Data filtering with filter_by_missingness()
data-filtering.RmdModular Workflow
The following example illustrates a custom pipeline using individual
functions from the package. Each section is accompanied by an
explanation and guidance. For detailed parameter descriptions, please
refer to the function documentation (e.g.,
?OmicsProcessing::filter_by_missingness).
This modular approach is particularly useful for users who need detailed control over processing steps or want to adapt parts of the pipeline to specific datasets or experimental designs.
For full argument details, see the function reference: filter_by_missingness().
Step 1: Filter by missingness
filtered_df <- OmicsProcessing::filter_by_missingness(
df,
row_thresh = 0.5, # Remove features with >50% missingness
col_thresh = 0.5, # Remove samples with >50% missingness
target_cols = "@", # Automatically detect feature columns
is_qc = grepl("^sQC", df$sample_type), # Identify QC samples
filter_order = "iterative" # Default: iterative filtering
)This step removes features and/or samples with a high proportion of
missing values.
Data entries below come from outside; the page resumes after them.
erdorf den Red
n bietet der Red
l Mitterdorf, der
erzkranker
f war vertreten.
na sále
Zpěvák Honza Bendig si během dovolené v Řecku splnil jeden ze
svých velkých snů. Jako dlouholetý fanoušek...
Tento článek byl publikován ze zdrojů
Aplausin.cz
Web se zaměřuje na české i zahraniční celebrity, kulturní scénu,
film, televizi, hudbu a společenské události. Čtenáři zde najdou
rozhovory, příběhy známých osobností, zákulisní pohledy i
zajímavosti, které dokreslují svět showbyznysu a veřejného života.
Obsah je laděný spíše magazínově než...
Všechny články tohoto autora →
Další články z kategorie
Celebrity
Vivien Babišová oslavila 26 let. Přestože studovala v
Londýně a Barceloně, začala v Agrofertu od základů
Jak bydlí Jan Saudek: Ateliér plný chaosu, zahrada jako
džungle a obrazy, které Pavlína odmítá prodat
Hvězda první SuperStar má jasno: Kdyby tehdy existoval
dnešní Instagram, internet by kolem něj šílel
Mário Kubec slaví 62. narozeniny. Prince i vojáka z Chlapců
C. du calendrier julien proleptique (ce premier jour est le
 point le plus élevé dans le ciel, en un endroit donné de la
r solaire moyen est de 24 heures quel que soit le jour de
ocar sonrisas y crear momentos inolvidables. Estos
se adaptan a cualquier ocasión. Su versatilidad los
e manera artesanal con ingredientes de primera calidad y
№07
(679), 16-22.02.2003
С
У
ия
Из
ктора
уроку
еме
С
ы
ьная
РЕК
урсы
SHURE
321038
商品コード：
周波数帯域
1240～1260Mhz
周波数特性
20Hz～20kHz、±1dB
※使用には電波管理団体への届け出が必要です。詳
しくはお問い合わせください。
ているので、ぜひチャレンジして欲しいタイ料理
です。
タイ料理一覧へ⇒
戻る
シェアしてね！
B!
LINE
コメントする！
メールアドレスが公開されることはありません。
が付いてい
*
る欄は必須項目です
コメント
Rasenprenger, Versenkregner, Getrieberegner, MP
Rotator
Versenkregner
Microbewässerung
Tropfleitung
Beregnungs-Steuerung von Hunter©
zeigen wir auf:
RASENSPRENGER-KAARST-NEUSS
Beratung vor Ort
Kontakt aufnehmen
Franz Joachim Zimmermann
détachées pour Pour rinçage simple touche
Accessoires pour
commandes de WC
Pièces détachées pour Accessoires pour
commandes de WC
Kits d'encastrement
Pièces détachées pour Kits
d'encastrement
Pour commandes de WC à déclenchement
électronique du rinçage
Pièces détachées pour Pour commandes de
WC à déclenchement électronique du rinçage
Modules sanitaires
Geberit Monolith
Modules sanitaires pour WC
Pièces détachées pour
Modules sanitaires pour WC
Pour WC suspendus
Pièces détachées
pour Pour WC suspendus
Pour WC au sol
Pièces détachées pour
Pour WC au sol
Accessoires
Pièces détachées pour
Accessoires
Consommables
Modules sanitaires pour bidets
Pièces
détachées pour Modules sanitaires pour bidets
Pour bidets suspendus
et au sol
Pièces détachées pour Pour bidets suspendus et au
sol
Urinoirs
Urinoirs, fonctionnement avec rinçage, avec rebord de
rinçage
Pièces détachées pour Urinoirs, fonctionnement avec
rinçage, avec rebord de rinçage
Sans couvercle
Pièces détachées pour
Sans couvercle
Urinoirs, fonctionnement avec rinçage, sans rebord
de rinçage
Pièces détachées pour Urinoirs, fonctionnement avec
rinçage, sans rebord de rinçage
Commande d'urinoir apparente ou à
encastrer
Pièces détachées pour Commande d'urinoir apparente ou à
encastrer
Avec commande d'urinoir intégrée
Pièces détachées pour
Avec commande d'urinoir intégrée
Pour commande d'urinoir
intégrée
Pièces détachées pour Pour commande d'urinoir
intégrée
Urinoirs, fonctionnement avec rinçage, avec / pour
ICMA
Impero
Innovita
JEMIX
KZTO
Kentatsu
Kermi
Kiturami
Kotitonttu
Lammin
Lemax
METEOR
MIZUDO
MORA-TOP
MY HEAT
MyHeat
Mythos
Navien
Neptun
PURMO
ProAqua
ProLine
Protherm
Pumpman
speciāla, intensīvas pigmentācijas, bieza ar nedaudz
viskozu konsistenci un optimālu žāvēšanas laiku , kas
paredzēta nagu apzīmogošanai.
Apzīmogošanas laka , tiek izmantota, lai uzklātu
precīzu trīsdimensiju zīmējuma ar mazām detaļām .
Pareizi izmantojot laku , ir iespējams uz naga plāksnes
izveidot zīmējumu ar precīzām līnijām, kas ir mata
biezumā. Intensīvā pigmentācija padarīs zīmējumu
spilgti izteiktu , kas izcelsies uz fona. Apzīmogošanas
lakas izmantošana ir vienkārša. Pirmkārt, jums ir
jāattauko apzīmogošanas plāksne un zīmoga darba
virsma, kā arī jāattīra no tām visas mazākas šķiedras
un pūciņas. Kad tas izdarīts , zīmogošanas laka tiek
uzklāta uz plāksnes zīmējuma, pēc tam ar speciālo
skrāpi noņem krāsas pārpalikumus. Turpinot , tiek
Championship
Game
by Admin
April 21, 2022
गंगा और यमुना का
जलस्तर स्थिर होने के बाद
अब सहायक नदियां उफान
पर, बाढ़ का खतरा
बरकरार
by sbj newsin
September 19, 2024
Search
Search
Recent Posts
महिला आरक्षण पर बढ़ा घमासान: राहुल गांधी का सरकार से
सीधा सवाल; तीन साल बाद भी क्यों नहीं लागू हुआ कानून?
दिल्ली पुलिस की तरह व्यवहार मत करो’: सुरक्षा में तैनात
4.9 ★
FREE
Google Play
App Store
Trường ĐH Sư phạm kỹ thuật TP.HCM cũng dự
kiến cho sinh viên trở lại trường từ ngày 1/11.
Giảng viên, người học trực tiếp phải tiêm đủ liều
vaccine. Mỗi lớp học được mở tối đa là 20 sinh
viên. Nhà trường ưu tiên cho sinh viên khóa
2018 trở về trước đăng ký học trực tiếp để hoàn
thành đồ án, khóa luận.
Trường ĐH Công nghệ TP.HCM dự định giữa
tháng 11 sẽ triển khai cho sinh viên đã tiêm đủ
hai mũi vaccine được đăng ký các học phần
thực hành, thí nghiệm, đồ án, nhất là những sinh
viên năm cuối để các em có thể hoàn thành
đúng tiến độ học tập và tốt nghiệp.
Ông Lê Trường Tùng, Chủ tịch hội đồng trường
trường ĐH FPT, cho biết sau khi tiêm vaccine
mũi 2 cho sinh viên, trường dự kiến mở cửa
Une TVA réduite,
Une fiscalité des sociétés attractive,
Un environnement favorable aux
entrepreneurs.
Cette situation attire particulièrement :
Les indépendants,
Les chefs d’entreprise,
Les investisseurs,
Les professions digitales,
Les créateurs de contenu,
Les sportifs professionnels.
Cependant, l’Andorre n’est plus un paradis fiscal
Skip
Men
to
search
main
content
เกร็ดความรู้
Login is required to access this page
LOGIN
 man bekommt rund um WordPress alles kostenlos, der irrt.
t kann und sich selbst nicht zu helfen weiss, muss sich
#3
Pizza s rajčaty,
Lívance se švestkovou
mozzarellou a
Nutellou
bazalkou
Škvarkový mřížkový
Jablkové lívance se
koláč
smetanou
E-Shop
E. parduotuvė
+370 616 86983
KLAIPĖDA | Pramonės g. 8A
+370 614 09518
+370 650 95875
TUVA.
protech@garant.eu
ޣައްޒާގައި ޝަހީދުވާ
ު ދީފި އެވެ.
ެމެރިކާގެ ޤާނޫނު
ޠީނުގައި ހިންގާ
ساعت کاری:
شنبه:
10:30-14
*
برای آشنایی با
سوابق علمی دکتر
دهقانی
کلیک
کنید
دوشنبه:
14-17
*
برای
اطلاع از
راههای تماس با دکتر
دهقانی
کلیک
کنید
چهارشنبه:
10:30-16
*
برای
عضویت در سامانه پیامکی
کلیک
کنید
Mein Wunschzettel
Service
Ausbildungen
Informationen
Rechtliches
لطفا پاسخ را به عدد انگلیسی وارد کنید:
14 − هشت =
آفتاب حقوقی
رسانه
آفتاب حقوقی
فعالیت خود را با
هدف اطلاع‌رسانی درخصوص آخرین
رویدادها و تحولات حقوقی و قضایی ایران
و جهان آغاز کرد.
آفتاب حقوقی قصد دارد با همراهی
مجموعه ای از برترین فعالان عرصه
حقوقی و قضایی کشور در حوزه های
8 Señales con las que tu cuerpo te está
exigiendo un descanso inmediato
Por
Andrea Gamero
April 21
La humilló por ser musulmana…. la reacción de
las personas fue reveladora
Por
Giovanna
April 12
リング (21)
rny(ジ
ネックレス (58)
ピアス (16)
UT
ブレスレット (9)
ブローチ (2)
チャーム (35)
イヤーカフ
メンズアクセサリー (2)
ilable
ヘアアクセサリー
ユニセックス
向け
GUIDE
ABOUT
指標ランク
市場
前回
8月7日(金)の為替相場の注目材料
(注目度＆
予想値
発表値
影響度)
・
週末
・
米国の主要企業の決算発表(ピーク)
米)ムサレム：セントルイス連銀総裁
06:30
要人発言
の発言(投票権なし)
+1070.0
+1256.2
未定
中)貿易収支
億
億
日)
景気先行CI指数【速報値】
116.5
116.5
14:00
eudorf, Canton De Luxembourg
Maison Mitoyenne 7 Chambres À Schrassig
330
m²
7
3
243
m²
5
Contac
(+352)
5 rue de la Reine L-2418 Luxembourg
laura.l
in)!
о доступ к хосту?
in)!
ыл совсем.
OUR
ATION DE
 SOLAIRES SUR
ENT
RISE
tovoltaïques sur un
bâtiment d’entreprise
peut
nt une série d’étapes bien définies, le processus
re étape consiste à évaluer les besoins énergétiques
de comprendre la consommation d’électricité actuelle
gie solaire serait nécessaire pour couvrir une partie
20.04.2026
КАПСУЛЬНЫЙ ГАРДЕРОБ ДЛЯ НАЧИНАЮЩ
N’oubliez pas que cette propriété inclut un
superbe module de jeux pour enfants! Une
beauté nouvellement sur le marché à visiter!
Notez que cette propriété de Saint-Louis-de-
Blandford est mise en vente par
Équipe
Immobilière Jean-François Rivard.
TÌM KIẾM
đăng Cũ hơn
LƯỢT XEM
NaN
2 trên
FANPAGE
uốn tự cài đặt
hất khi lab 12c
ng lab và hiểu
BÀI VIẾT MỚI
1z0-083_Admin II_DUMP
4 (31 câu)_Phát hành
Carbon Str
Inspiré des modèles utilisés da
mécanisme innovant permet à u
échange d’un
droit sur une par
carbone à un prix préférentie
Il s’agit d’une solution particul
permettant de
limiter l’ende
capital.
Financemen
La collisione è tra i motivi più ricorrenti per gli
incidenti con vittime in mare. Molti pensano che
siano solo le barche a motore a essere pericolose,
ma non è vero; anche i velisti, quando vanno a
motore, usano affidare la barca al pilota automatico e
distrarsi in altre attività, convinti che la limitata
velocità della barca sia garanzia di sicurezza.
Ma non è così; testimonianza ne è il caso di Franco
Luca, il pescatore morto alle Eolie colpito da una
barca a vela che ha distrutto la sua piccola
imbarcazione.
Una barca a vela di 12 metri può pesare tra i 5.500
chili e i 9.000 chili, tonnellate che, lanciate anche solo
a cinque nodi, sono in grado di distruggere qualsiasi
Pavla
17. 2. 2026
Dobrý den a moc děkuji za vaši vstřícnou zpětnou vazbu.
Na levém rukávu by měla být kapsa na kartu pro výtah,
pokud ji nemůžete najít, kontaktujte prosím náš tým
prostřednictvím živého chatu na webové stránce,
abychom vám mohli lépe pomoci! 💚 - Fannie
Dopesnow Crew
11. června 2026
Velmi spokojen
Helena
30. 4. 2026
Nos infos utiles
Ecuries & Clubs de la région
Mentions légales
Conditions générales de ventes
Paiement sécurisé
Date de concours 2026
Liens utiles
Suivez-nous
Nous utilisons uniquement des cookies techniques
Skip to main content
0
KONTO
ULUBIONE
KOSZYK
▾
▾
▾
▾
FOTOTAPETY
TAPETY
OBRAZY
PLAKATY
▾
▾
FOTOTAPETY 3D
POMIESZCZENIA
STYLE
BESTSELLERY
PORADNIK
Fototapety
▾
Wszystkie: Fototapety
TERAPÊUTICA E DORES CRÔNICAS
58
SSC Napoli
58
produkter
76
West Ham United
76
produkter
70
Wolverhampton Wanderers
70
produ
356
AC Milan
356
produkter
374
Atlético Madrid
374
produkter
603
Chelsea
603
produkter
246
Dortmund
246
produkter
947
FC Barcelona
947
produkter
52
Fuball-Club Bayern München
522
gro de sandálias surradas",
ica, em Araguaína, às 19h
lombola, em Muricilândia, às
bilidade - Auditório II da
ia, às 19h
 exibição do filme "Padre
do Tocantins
You can customise thresholds and specify which samples
are Quality Control (QC). QC rows are always retained in the
returned dataset, but they are excluded when calculating the missingness
proportions. You can either pass a regular expression for
automatic feature column detection (for example with
target_cols = "@" the function will classify all columns
that have the @ as a feature column).
Filtering order (filter_order)
The parameter filter_order controls the sequence in
which row and column filtering is applied:
-
"iterative"(default): Alternates between row and column filtering until results stop changing (ormax_iteris reached). Ensures that both row and column thresholds are satisfied simultaneously. -
"col_then_row": Removes columns first, then filters rows. -
"row_then_col": Removes rows first, then filters columns. -
"simultaneous": Determines rows and columns to keep independently, then intersects the results.
The "iterative" option is generally more conservative:
it repeatedly refines the dataset until both row and column criteria are
satisfied, which can produce different results compared to the one-pass
methods.
Example
For the dataset below (rows 2 and 5 are marked as QC):
df <- data.frame(
a = c(NA, 1, NA, 1, NA),
b = c(NA, NA, 2, 2, NA),
c = c(3, NA, NA, 3, NA),
d = 1
)
is_qc <- c(FALSE, TRUE, FALSE, FALSE, TRUE)
target_cols <- c("a","b","c")
df
# a b c d
# 1 NA NA 3 1
# 2 1 NA NA 1 <- QC
# 3 NA 2 NA 1
# 4 1 2 3 1
# 5 NA NA NA 1 <- QCDifferent filter_order choices yield different
results:
# Iterative (default)
filter_by_missingness(df, 0.5, 0.5, target_cols, is_qc, filter_order = "iterative")
# b c d
# 1 NA 3 1
# 2 NA NA 1
# 3 2 NA 1
# 4 2 3 1
# 5 NA NA 1
# Simultaneous
filter_by_missingness(df, 0.5, 0.5, target_cols, is_qc, filter_order = "simultaneous")
# b c d
# 2 NA NA 1
# 4 2 3 1
# 5 NA NA 1Notice how row 1 is retained in the iterative case but dropped in the simultaneous case, because the iterative procedure keeps alternating until both row and column criteria are satisfied together.